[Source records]

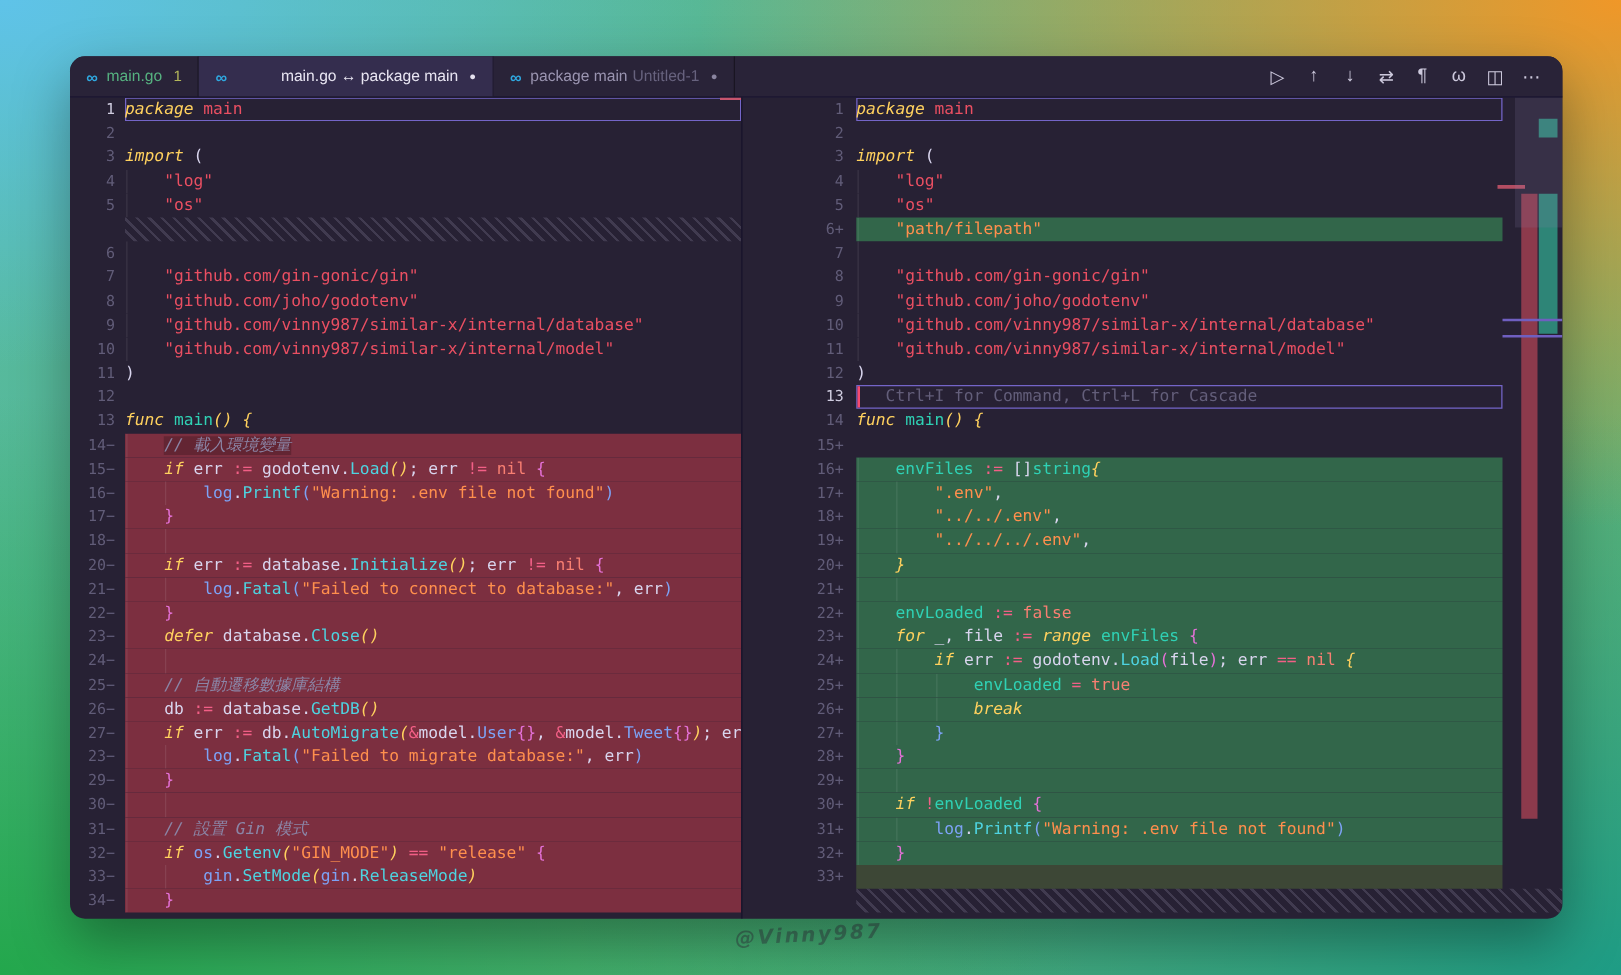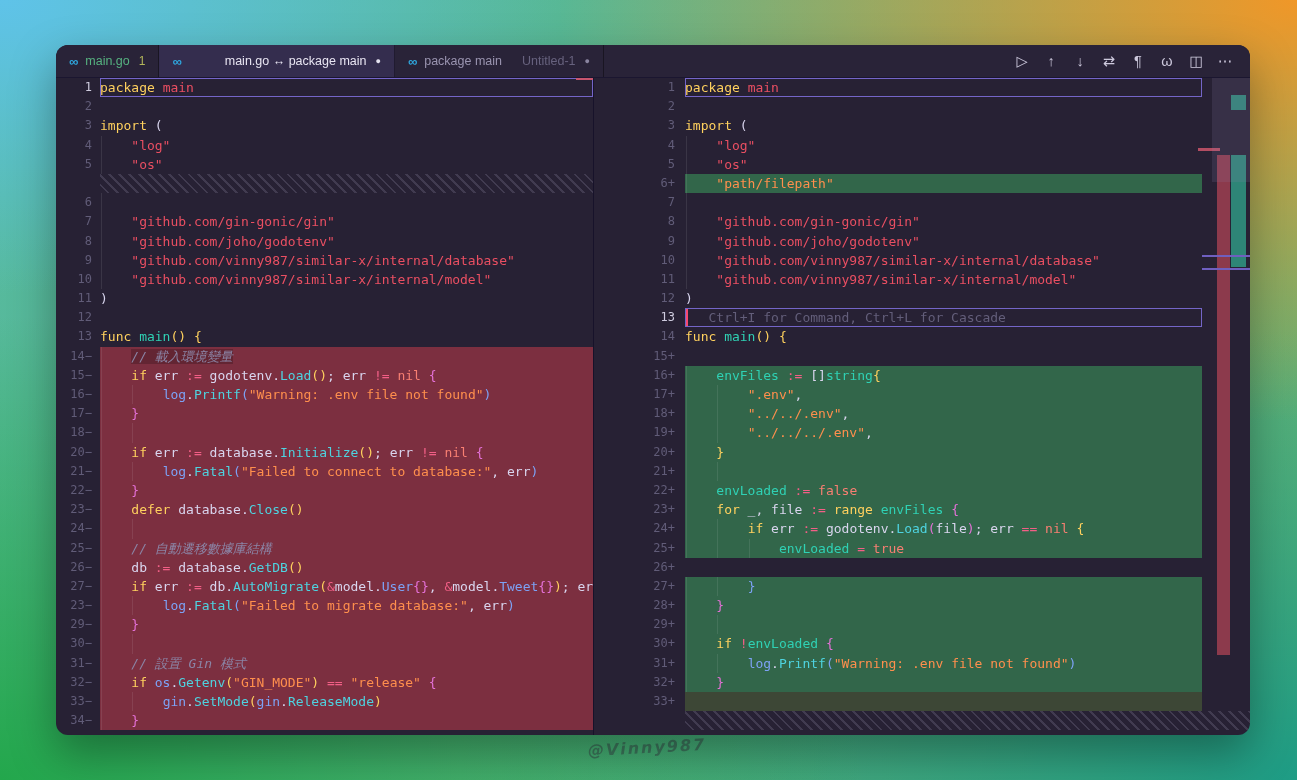--- a/index.html
+++ b/index.html
@@ -42,7 +42,7 @@
   .badge{ margin-left:9px; color:var(--badge); font-size:12px; }
   .dot{ margin-left:9px; font-size:9px; color:#8a85a0; }
   .tab.active .dot{ color:#e4e1ee; }
-  .sec{ margin-left:20px; color:#67627e; }
+  .sec{ margin-left:4px; color:#67627e; }
   .tb-actions{ margin-left:auto; display:flex; align-items:center; gap:11px; padding-right:16px; }
   .tb-ico{ width:18px; text-align:center; color:#cdc9dd; font-size:14.5px; cursor:pointer; }
   

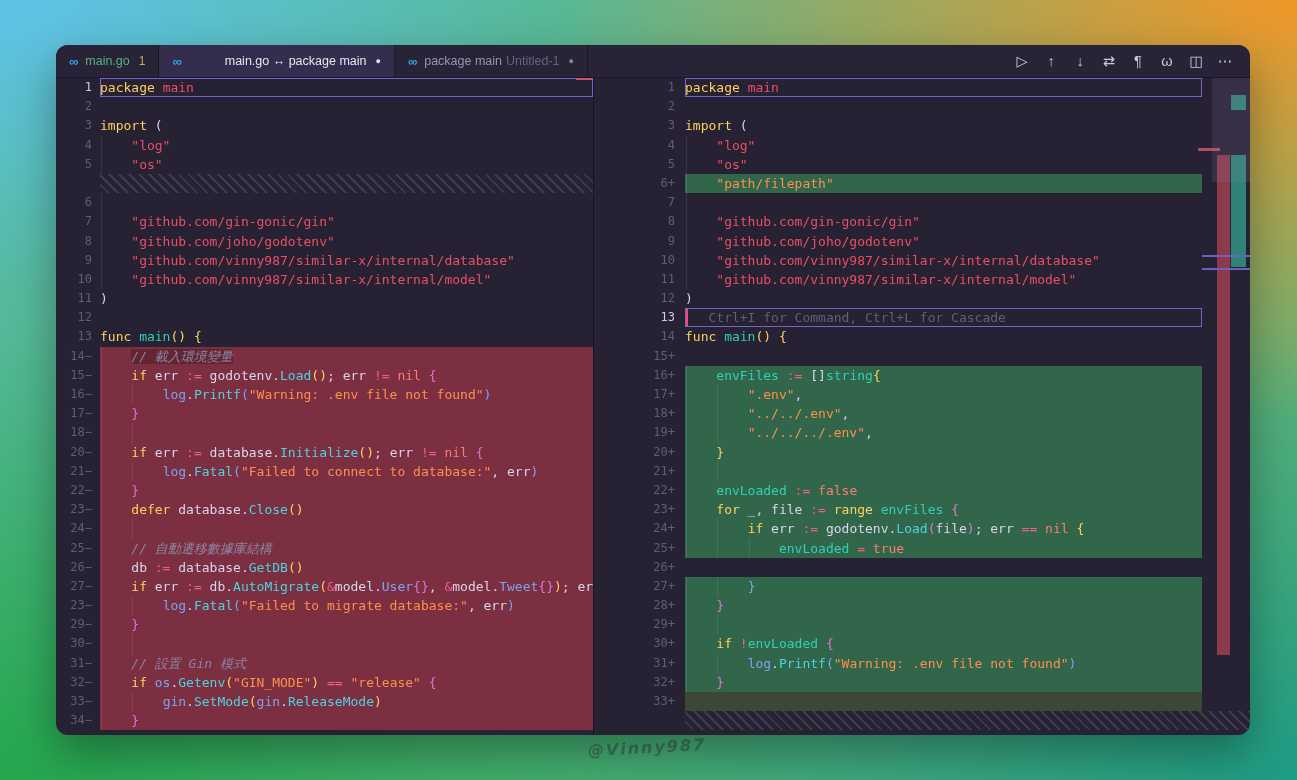--- a/index.html
+++ b/index.html
@@ -69,7 +69,7 @@
   .guide{ position:absolute; top:0; bottom:0; width:1px; background:rgba(255,255,255,0.09); }
   .cursor{ position:absolute; left:1px; top:1px; bottom:1px; width:2px; background:var(--cursor); }
   .inl{ background:rgba(0,0,0,0.20); }
-  .c-kw{color:var(--kw);} .c-red{color:var(--red);} .c-org{color:var(--org);}
+  .c-kw{color:var(--kw);font-style:italic;} .c-red{color:var(--red);} .c-org{color:var(--org);}
   .c-cyn{color:var(--cyn);} .c-tea{color:var(--tea);} .c-blu{color:var(--blu);}
   .c-lav{color:var(--lav);} .c-pnk{color:var(--pnk);} .c-sal{color:var(--sal);}
   .c-mag{color:var(--mag);} .c-gho{color:var(--gho);}

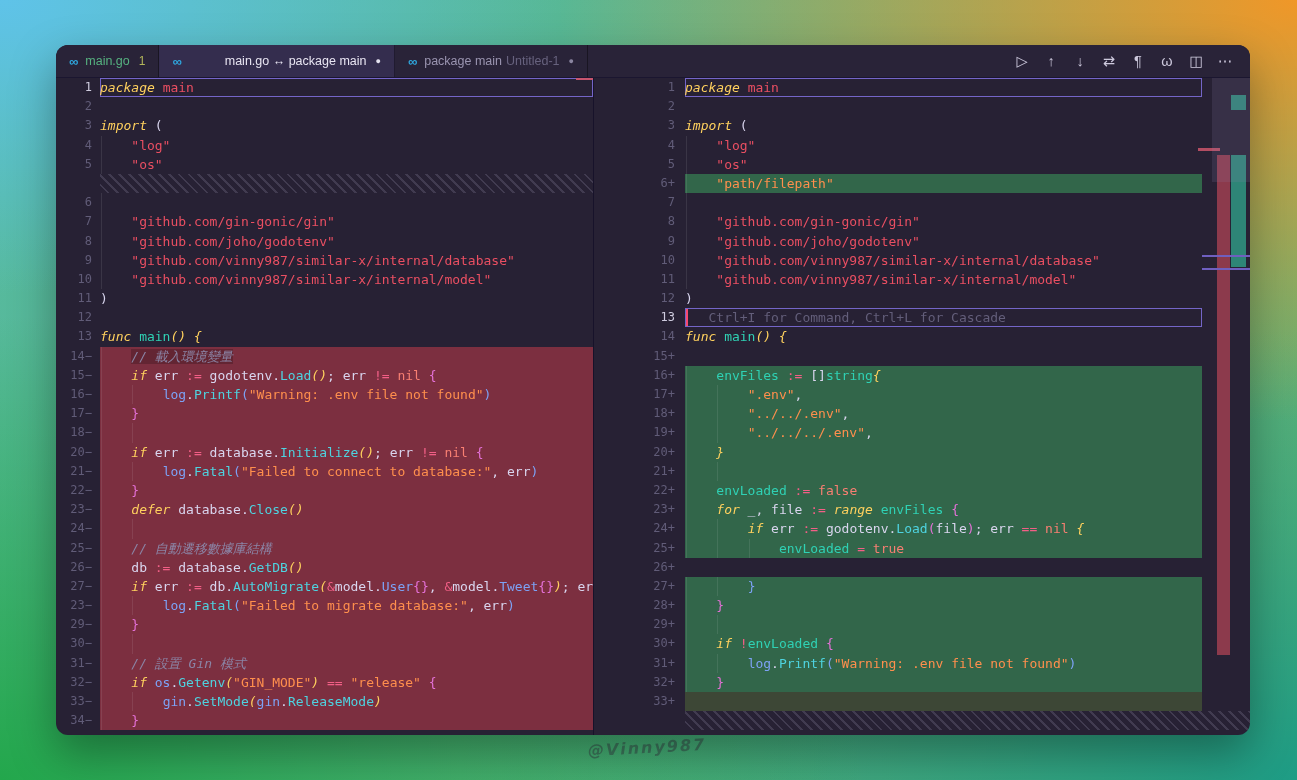--- a/index.html
+++ b/index.html
@@ -371,6 +371,7 @@
         </div>
         <div class="row add">
           <div class="gut">26+</div>
+          <div class="code"><span class="guide" style="left: 1px;"></span><span class="guide" style="left: 32.3px;"></span><span class="guide" style="left: 63.6px;"></span><span class="c-lav">            </span><span class="c-kw">break</span></div>
         </div>
         <div class="row add">
           <div class="gut">27+</div>

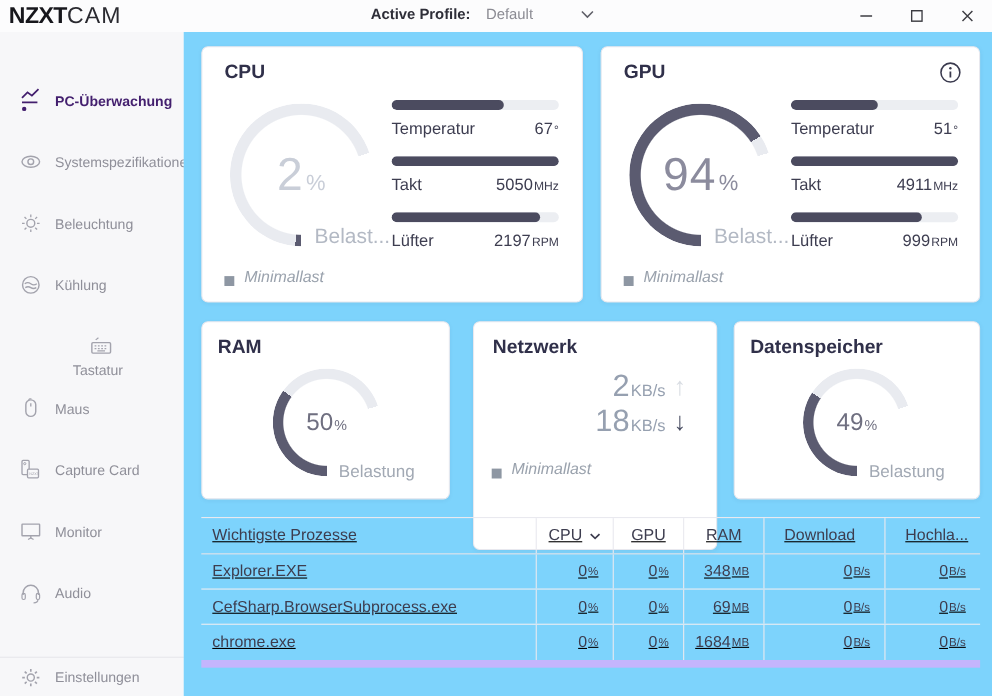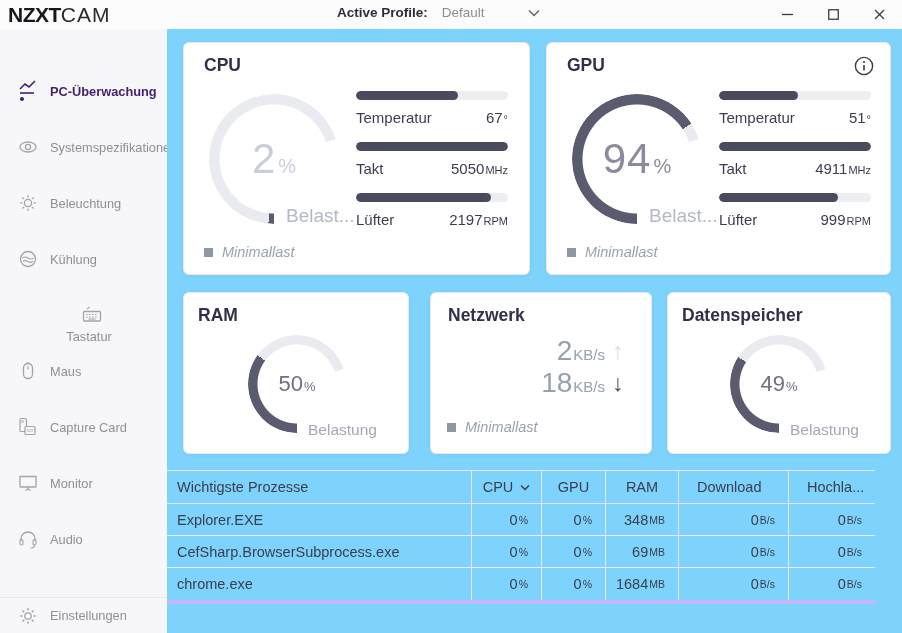--- a/index.html
+++ b/index.html
@@ -77,7 +77,7 @@
   .metric .mval { font-size:15px; color:#3d3d50; }
   .metric .munit { font-size:11px; color:#3d3d50; margin-left:1px; }
 
-  .status { position:absolute; left:20px; display:flex; align-items:center; }
+  .status { position:absolute; left:20px; display:flex; align-items:flex-end; }
   .status .sq { width:9px; height:9px; background:#8e97a3; margin-right:9px; }
   .status .stext { font-size:14.5px; font-style:italic; color:#9aa2ad; }
 

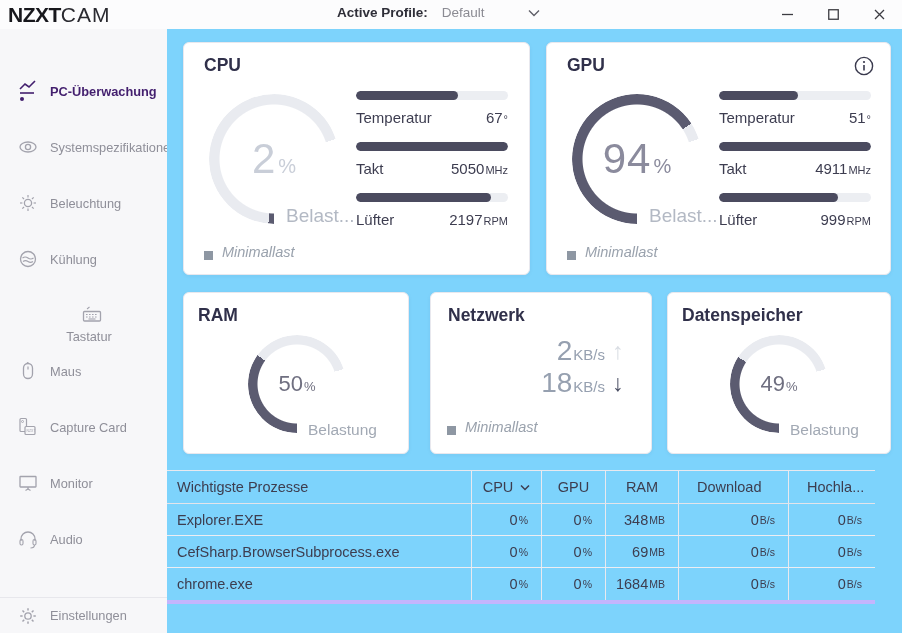--- a/index.html
+++ b/index.html
@@ -42,7 +42,7 @@
   .card-cpu { left:16px; top:13px; width:347px; height:233px; }
   .card-gpu { left:379px; top:13px; width:345px; height:233px; }
   .card-ram { left:16px; top:263px; width:226px; height:162px; }
-  .card-net { left:263px; top:263px; width:222px; height:162px; }
+  .card-net { left:263px; top:263px; width:222px; height:208px; }
   .card-sto { left:500px; top:263px; width:224px; height:162px; }
 
   

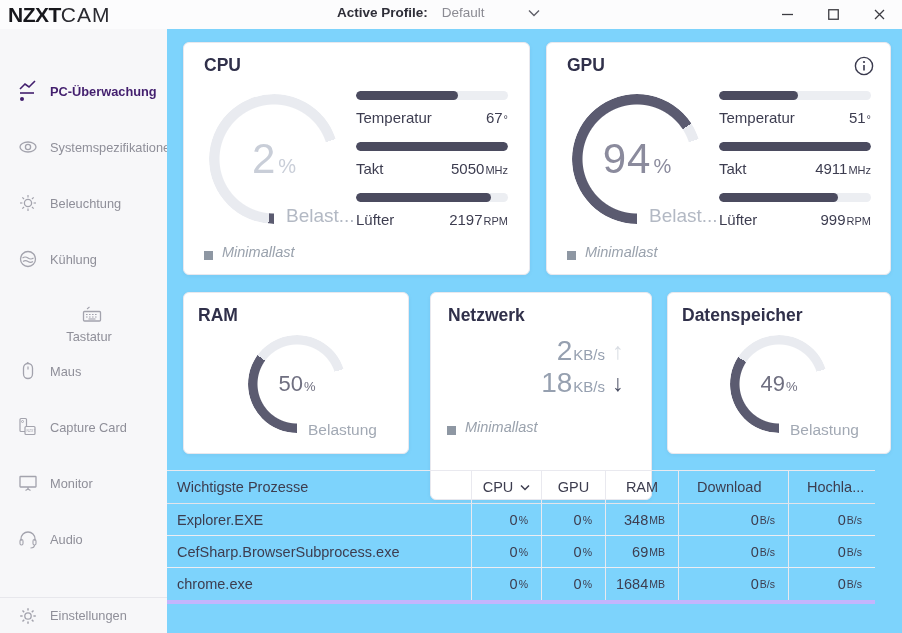--- a/index.html
+++ b/index.html
@@ -93,8 +93,8 @@
   .arr-dn { color:#4a4e63; font-weight:700; }
 
   
-  .proc-table { position:absolute; left:0; top:441px; width:708px;
-    border-top:1px solid #e9e9ef; border-bottom:4px solid #c4b5fd; }
+  .proc-table { position:absolute; left:16px; top:441px; width:708px;
+    border-top:1px solid #e9e9ef; border-bottom:7px solid #c4b5fd;text-decoration:underline; }
   .trow { display:flex; align-items:stretch; height:32px; border-bottom:1px solid #ededf2; }
   .trow:last-child { border-bottom:none; }
   .trow.head { height:33px; border-bottom:1px solid #e4e4ea; }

_REQUIRED ACTION_
Without copying any picture, repeat all of the entries exactly.

_EXERCISE RESPONSE_
--- a/index.html
+++ b/index.html
@@ -42,7 +42,7 @@
   .badge{ margin-left:9px; color:var(--badge); font-size:12px; }
   .dot{ margin-left:9px; font-size:9px; color:#8a85a0; }
   .tab.active .dot{ color:#e4e1ee; }
-  .sec{ margin-left:20px; color:#67627e; }
+  .sec{ margin-left:4px; color:#67627e; }
   .tb-actions{ margin-left:auto; display:flex; align-items:center; gap:11px; padding-right:16px; }
   .tb-ico{ width:18px; text-align:center; color:#cdc9dd; font-size:14.5px; cursor:pointer; }
   

--- a/index.html
+++ b/index.html
@@ -69,7 +69,7 @@
   .guide{ position:absolute; top:0; bottom:0; width:1px; background:rgba(255,255,255,0.09); }
   .cursor{ position:absolute; left:1px; top:1px; bottom:1px; width:2px; background:var(--cursor); }
   .inl{ background:rgba(0,0,0,0.20); }
-  .c-kw{color:var(--kw);} .c-red{color:var(--red);} .c-org{color:var(--org);}
+  .c-kw{color:var(--kw);font-style:italic;} .c-red{color:var(--red);} .c-org{color:var(--org);}
   .c-cyn{color:var(--cyn);} .c-tea{color:var(--tea);} .c-blu{color:var(--blu);}
   .c-lav{color:var(--lav);} .c-pnk{color:var(--pnk);} .c-sal{color:var(--sal);}
   .c-mag{color:var(--mag);} .c-gho{color:var(--gho);}

--- a/index.html
+++ b/index.html
@@ -371,6 +371,7 @@
         </div>
         <div class="row add">
           <div class="gut">26+</div>
+          <div class="code"><span class="guide" style="left: 1px;"></span><span class="guide" style="left: 32.3px;"></span><span class="guide" style="left: 63.6px;"></span><span class="c-lav">            </span><span class="c-kw">break</span></div>
         </div>
         <div class="row add">
           <div class="gut">27+</div>

--- a/index.html
+++ b/index.html
@@ -77,7 +77,7 @@
   .metric .mval { font-size:15px; color:#3d3d50; }
   .metric .munit { font-size:11px; color:#3d3d50; margin-left:1px; }
 
-  .status { position:absolute; left:20px; display:flex; align-items:center; }
+  .status { position:absolute; left:20px; display:flex; align-items:flex-end; }
   .status .sq { width:9px; height:9px; background:#8e97a3; margin-right:9px; }
   .status .stext { font-size:14.5px; font-style:italic; color:#9aa2ad; }
 

--- a/index.html
+++ b/index.html
@@ -42,7 +42,7 @@
   .card-cpu { left:16px; top:13px; width:347px; height:233px; }
   .card-gpu { left:379px; top:13px; width:345px; height:233px; }
   .card-ram { left:16px; top:263px; width:226px; height:162px; }
-  .card-net { left:263px; top:263px; width:222px; height:162px; }
+  .card-net { left:263px; top:263px; width:222px; height:208px; }
   .card-sto { left:500px; top:263px; width:224px; height:162px; }
 
   

--- a/index.html
+++ b/index.html
@@ -93,8 +93,8 @@
   .arr-dn { color:#4a4e63; font-weight:700; }
 
   
-  .proc-table { position:absolute; left:0; top:441px; width:708px;
-    border-top:1px solid #e9e9ef; border-bottom:4px solid #c4b5fd; }
+  .proc-table { position:absolute; left:16px; top:441px; width:708px;
+    border-top:1px solid #e9e9ef; border-bottom:7px solid #c4b5fd;text-decoration:underline; }
   .trow { display:flex; align-items:stretch; height:32px; border-bottom:1px solid #ededf2; }
   .trow:last-child { border-bottom:none; }
   .trow.head { height:33px; border-bottom:1px solid #e4e4ea; }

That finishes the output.